Было это весной четырнадцатого года, когда Глебке только что исполнилось девять лет. Мать, постоянно болевшая и решительно во всём видевшая источник неминуемых бед, бранилась, когда заставала Глебку с его камнем-силомером. Она опасалась, что мальчишка надорвётся и грозилась нажаловаться отцу. Но отец отнёсся к этому совсем иначе. Увидев однажды Глебкины упражнения, он сказал, усмехнувшись в чёрную густую бороду:
— Копи, копи силы. Слабого, брат, у нас всяк пнуть норовит, а бедняка и подавну.

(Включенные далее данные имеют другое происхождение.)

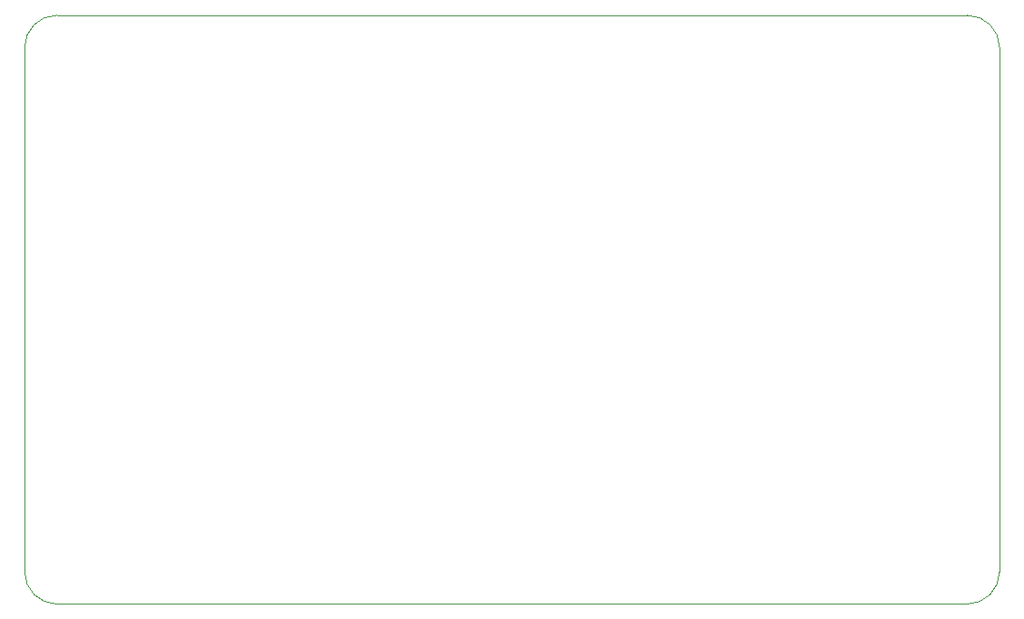
<source format=gm1>
G04 #@! TF.GenerationSoftware,KiCad,Pcbnew,(5.1.10)-1*
G04 #@! TF.CreationDate,2021-05-18T23:44:27-07:00*
G04 #@! TF.ProjectId,mkbd-guide,6d6b6264-2d67-4756-9964-652e6b696361,rev?*
G04 #@! TF.SameCoordinates,Original*
G04 #@! TF.FileFunction,Profile,NP*
%FSLAX46Y46*%
G04 Gerber Fmt 4.6, Leading zero omitted, Abs format (unit mm)*
G04 Created by KiCad (PCBNEW (5.1.10)-1) date 2021-05-18 23:44:27*
%MOMM*%
%LPD*%
G01*
G04 APERTURE LIST*
G04 #@! TA.AperFunction,Profile*
%ADD10C,0.050000*%
G04 #@! TD*
G04 APERTURE END LIST*
D10*
X126206250Y-76818750D02*
X126206250Y-125818750D01*
X129206250Y-128818750D02*
X214206250Y-128818750D01*
X217206250Y-76818750D02*
X217206250Y-125818750D01*
X214206250Y-73818750D02*
X129206250Y-73818750D01*
X214206250Y-73818750D02*
G75*
G02*
X217206250Y-76818750I0J-3000000D01*
G01*
X217206250Y-125818750D02*
G75*
G02*
X214206250Y-128818750I-3000000J0D01*
G01*
X129206250Y-128818750D02*
G75*
G02*
X126206250Y-125818750I0J3000000D01*
G01*
X126206250Y-76818750D02*
G75*
G02*
X129206250Y-73818750I3000000J0D01*
G01*
M02*

</source>
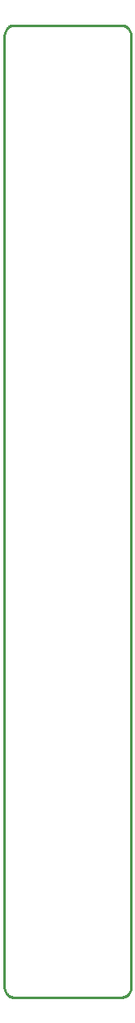
<source format=gbr>
G04 EAGLE Gerber RS-274X export*
G75*
%MOMM*%
%FSLAX34Y34*%
%LPD*%
%IN*%
%IPPOS*%
%AMOC8*
5,1,8,0,0,1.08239X$1,22.5*%
G01*
%ADD10C,0.254000*%


D10*
X0Y10000D02*
X38Y9128D01*
X152Y8264D01*
X341Y7412D01*
X603Y6580D01*
X937Y5774D01*
X1340Y5000D01*
X1808Y4264D01*
X2340Y3572D01*
X2929Y2929D01*
X3572Y2340D01*
X4264Y1808D01*
X5000Y1340D01*
X5774Y937D01*
X6580Y603D01*
X7412Y341D01*
X8264Y152D01*
X9128Y38D01*
X10000Y0D01*
X120000Y0D01*
X120872Y38D01*
X121736Y152D01*
X122588Y341D01*
X123420Y603D01*
X124226Y937D01*
X125000Y1340D01*
X125736Y1808D01*
X126428Y2340D01*
X127071Y2929D01*
X127660Y3572D01*
X128192Y4264D01*
X128660Y5000D01*
X129063Y5774D01*
X129397Y6580D01*
X129659Y7412D01*
X129848Y8264D01*
X129962Y9128D01*
X130000Y10000D01*
X130000Y990000D01*
X129962Y990872D01*
X129848Y991736D01*
X129659Y992588D01*
X129397Y993420D01*
X129063Y994226D01*
X128660Y995000D01*
X128192Y995736D01*
X127660Y996428D01*
X127071Y997071D01*
X126428Y997660D01*
X125736Y998192D01*
X125000Y998660D01*
X124226Y999063D01*
X123420Y999397D01*
X122588Y999659D01*
X121736Y999848D01*
X120872Y999962D01*
X120000Y1000000D01*
X10000Y1000000D01*
X9128Y999962D01*
X8264Y999848D01*
X7412Y999659D01*
X6580Y999397D01*
X5774Y999063D01*
X5000Y998660D01*
X4264Y998192D01*
X3572Y997660D01*
X2929Y997071D01*
X2340Y996428D01*
X1808Y995736D01*
X1340Y995000D01*
X937Y994226D01*
X603Y993420D01*
X341Y992588D01*
X152Y991736D01*
X38Y990872D01*
X0Y990000D01*
X0Y10000D01*
M02*

</source>
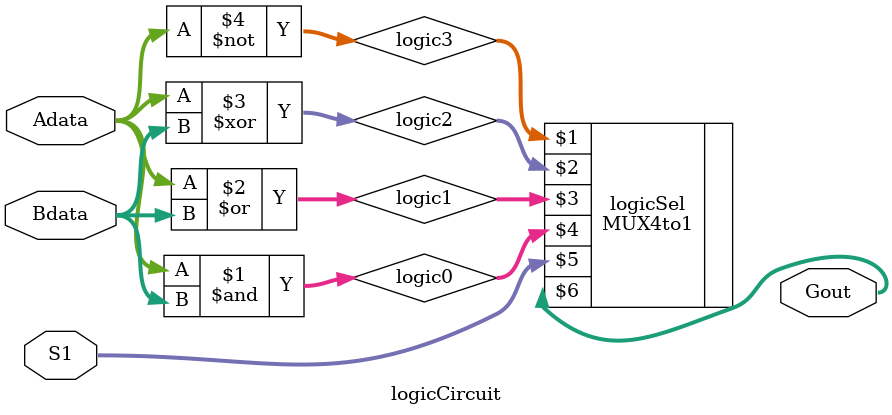
<source format=v>
module logicCircuit(
    input [3:0] Adata, Bdata,
    input [1:0] S1,
    output [3:0] Gout
);


wire [3:0] logic0, logic1, logic2, logic3;
assign logic0 = Adata&Bdata;
assign logic1 = Adata|Bdata;
assign logic2 = Adata^Bdata;
assign logic3 = ~Adata;

MUX4to1 logicSel(logic3,logic2,logic1,logic0, S1, Gout);

endmodule
</source>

Он присел на крыльцо и, достав старый синий кисет с махоркой, стал свёртывать самокрутку. Глебка сейчас же уселся ступенькой ниже и припал боком к отцовской ноге. От высоких болотных сапог отца приятно пахло кожей и дёгтем. Отец закурил и сказал:
— Вот рассказывают бывало: жил такой парень один. Он захотел стать сильным. И что же он придумал? Взял новорождённого бычка на плечи и обошёл весь дом. Он положил себе, что вот этак каждый день упражняться будет, чтобы накопить силы. Ну, характер у парня был, как видно по всему, крепкий, и он действительно соблюдал слово. Каждый день он брал на плечи бычка и обходил с ним свой дом. Бычок рос и тяжелел, но от ежедневных упражнений прибывали и силы парня. Так продолжалось много дней, и, что ж ты думаешь, под конец парень обходил дом с двухгодовалым быком на плечах. Вот и разочти, что получается, если упражняться, как следует быть. Видишь, как силу развить можно. Конечно, при том терпение большое надо иметь, да и прежде силы мускулов, ещё и силу в характере.
Отец замолчал и выпустил густой клуб махорочного дыма. Он глядел задумчивыми глазами на зубчатую стену леса и, не торопясь, покуривал. Лес издали казался синим, и дым, застревавший хлопьями в тугих пружинистых завитках отцовской бороды, тоже был синий.